Your objective: What lines below include the string "elbow"? Pick them out and copy them.

+ + + +

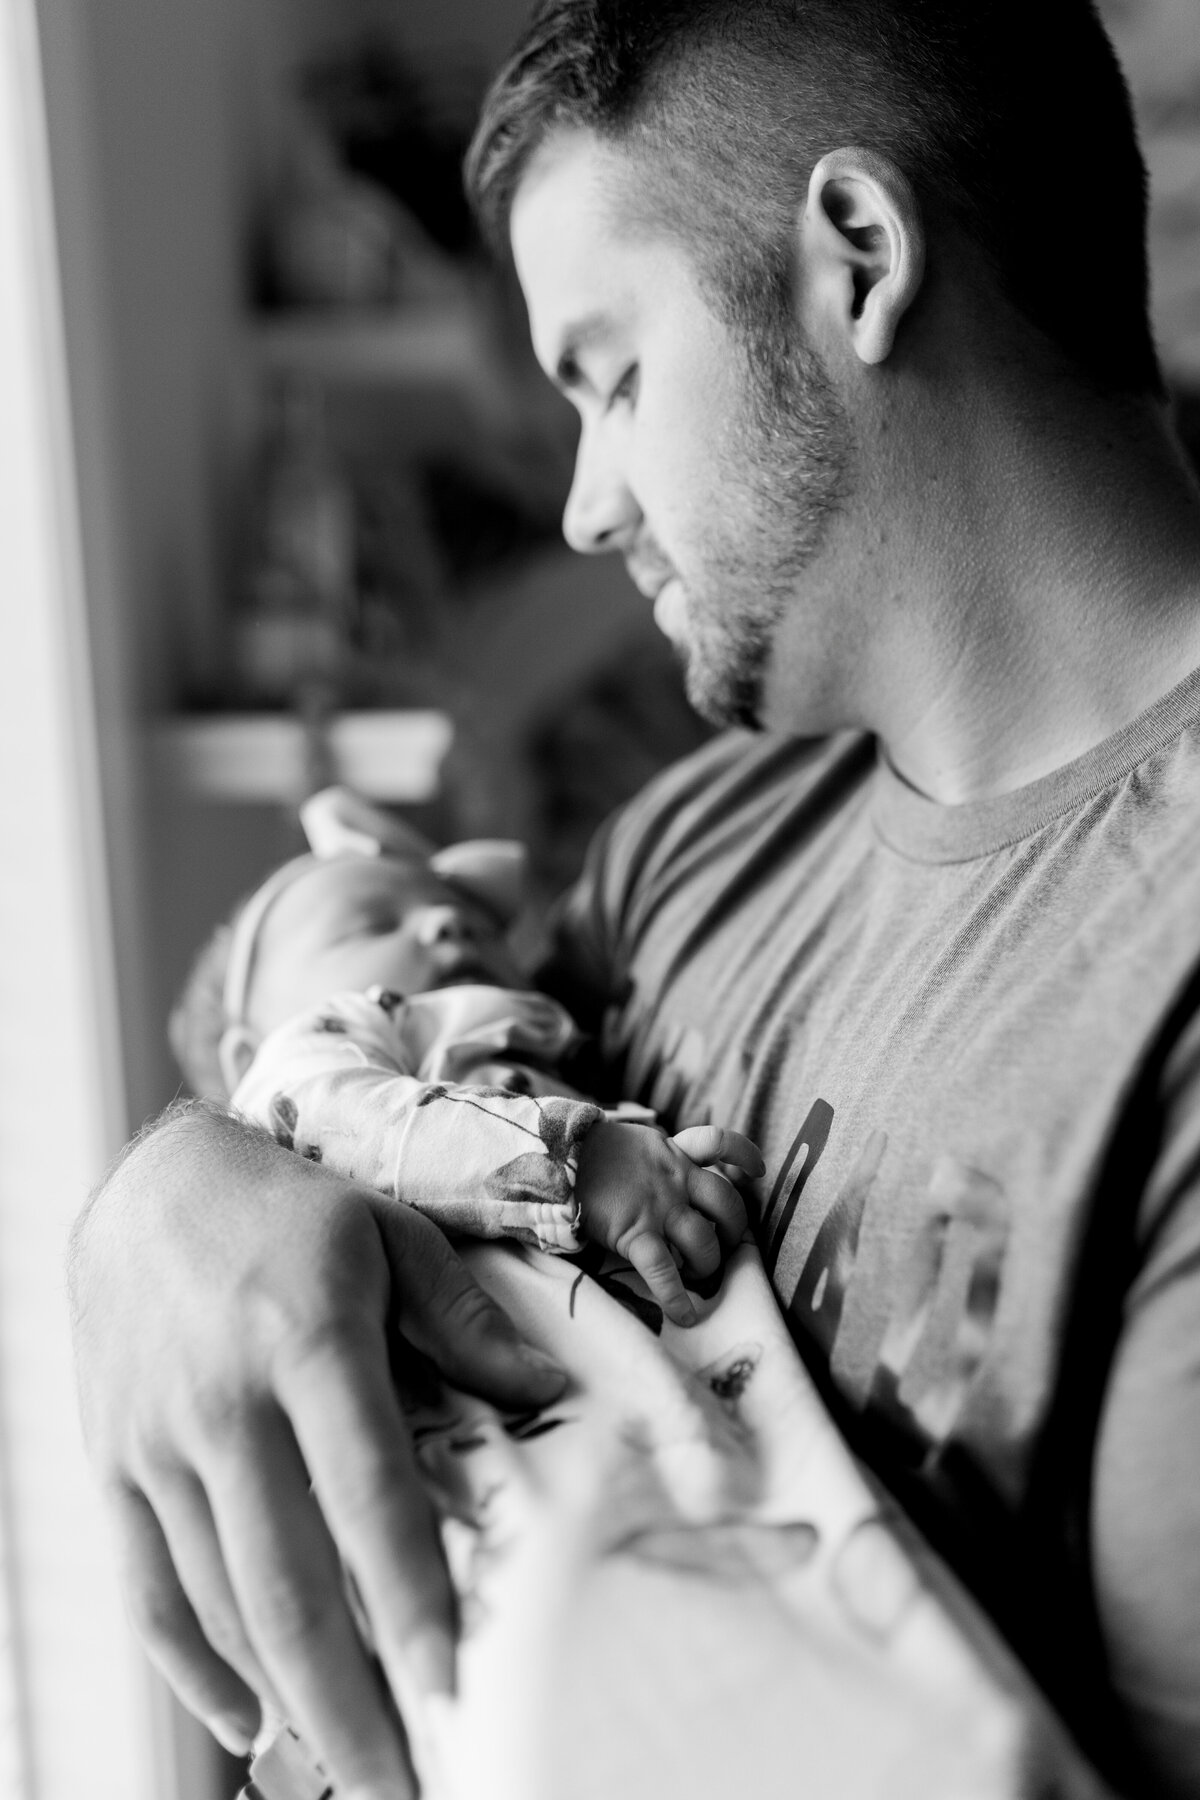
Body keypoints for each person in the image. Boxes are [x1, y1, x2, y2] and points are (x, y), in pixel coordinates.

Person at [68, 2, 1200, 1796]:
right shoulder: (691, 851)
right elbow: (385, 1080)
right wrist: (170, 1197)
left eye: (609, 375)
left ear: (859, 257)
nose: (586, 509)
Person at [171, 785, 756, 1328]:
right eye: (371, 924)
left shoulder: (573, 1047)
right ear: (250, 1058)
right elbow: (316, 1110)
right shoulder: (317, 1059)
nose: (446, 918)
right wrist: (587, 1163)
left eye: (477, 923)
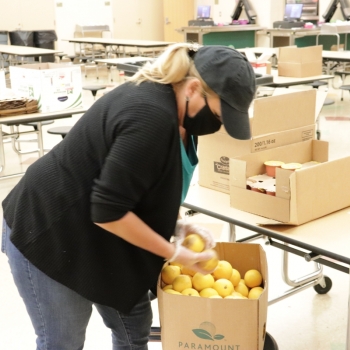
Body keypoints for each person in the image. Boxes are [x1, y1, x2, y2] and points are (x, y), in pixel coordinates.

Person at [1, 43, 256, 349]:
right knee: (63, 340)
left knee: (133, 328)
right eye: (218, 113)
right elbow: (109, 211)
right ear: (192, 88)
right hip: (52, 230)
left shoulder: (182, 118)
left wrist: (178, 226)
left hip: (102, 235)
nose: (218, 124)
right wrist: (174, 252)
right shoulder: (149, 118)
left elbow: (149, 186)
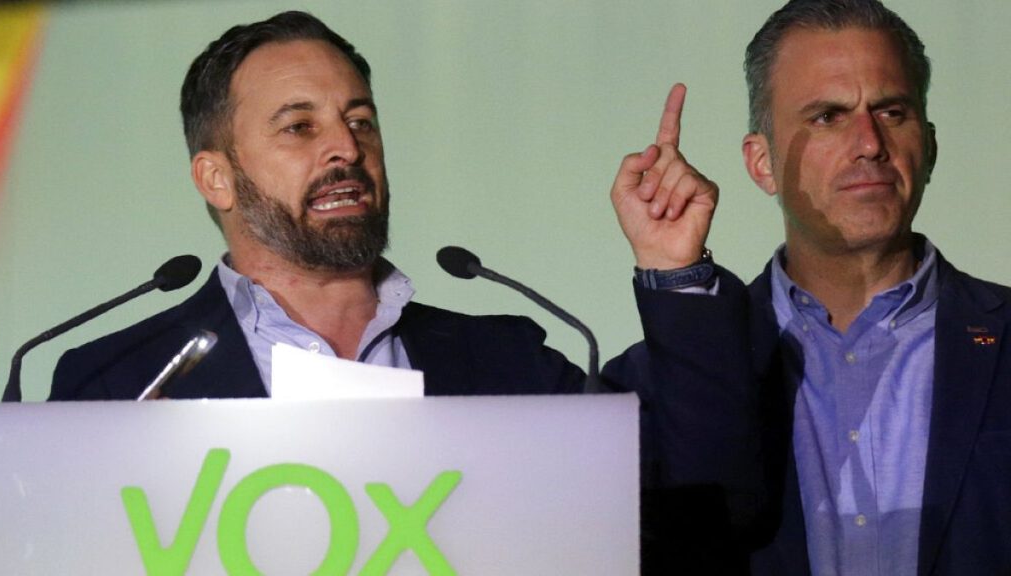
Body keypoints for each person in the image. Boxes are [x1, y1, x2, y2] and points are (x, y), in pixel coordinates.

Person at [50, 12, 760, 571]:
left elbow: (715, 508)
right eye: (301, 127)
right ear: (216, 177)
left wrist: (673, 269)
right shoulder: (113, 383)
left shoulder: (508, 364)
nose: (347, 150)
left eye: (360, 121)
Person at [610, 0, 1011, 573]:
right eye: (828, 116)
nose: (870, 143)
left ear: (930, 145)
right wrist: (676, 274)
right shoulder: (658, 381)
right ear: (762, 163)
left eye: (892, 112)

+ + + +

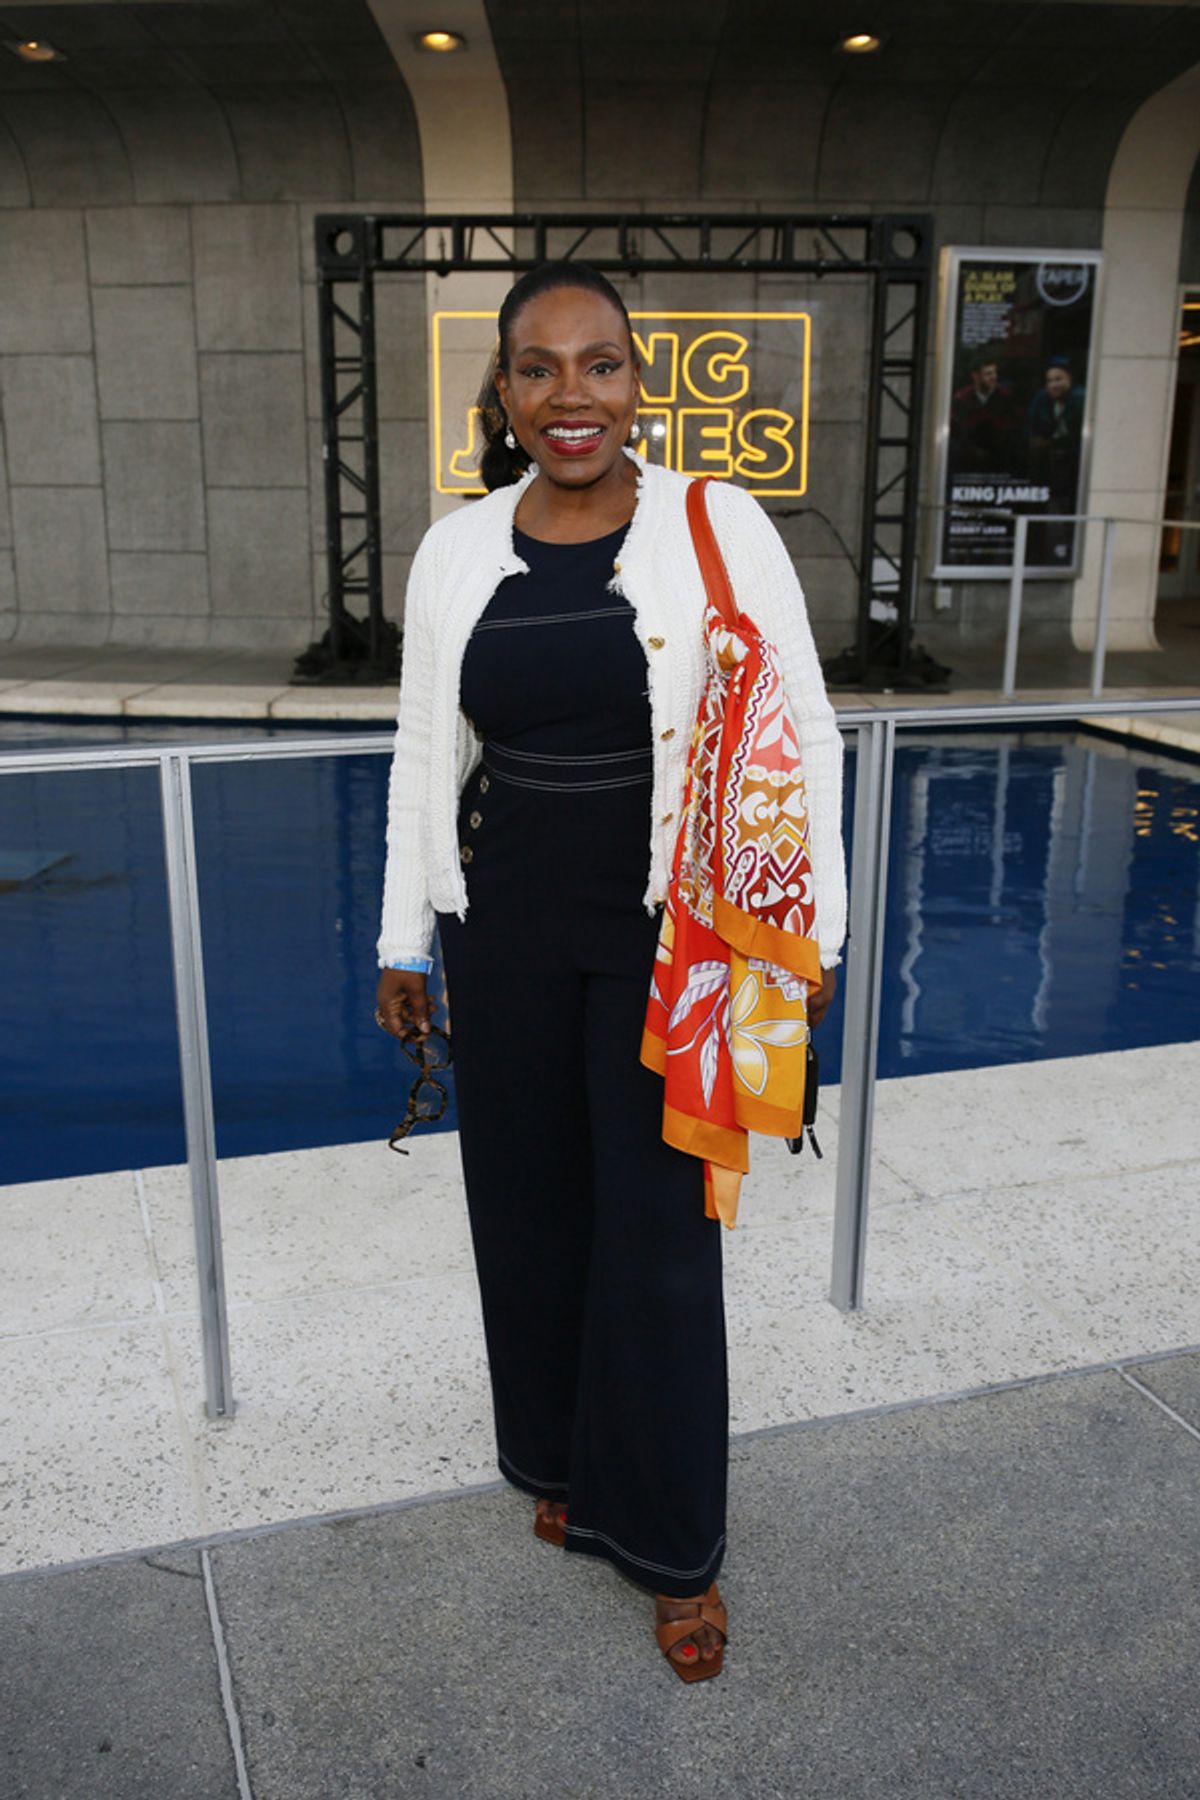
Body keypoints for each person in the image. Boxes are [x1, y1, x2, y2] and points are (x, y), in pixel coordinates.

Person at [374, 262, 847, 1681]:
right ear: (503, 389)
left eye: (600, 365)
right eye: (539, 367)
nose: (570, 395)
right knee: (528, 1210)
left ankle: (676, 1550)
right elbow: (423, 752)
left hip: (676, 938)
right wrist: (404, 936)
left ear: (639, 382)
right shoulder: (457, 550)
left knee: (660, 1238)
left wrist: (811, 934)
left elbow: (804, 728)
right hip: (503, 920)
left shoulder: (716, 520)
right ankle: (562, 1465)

+ + + +

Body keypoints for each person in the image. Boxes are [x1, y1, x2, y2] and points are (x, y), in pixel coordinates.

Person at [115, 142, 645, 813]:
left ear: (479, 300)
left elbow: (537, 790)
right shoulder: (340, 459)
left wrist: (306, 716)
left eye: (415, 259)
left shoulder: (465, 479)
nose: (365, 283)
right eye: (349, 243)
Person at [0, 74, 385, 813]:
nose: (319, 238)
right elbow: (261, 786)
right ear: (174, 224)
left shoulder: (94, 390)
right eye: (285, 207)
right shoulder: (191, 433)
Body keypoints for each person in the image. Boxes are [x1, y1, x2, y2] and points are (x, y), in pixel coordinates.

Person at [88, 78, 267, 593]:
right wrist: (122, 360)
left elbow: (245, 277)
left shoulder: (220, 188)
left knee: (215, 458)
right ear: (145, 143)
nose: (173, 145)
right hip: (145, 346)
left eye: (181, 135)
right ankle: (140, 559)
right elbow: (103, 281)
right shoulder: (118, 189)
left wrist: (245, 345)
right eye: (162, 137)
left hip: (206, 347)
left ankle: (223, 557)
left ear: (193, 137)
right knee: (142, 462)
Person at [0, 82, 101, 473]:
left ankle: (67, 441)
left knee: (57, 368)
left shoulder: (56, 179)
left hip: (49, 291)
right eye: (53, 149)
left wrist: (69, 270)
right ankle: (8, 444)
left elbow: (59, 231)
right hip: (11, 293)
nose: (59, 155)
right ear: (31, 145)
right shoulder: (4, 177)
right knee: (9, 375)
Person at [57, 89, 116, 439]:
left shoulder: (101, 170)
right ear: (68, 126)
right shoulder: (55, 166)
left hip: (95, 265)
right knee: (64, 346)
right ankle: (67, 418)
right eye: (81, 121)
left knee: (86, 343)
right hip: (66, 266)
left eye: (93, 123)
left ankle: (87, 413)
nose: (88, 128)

+ + + +

Response area:
right elbow: (385, 1080)
right elbow: (316, 1110)
right elbow: (109, 211)
left elbow: (149, 186)
left elbow: (715, 508)
right elbow: (423, 752)
left elbow: (804, 728)
left elbow: (537, 790)
right elbow: (261, 786)
left elbow: (245, 277)
right elbow: (103, 281)
left elbow: (59, 231)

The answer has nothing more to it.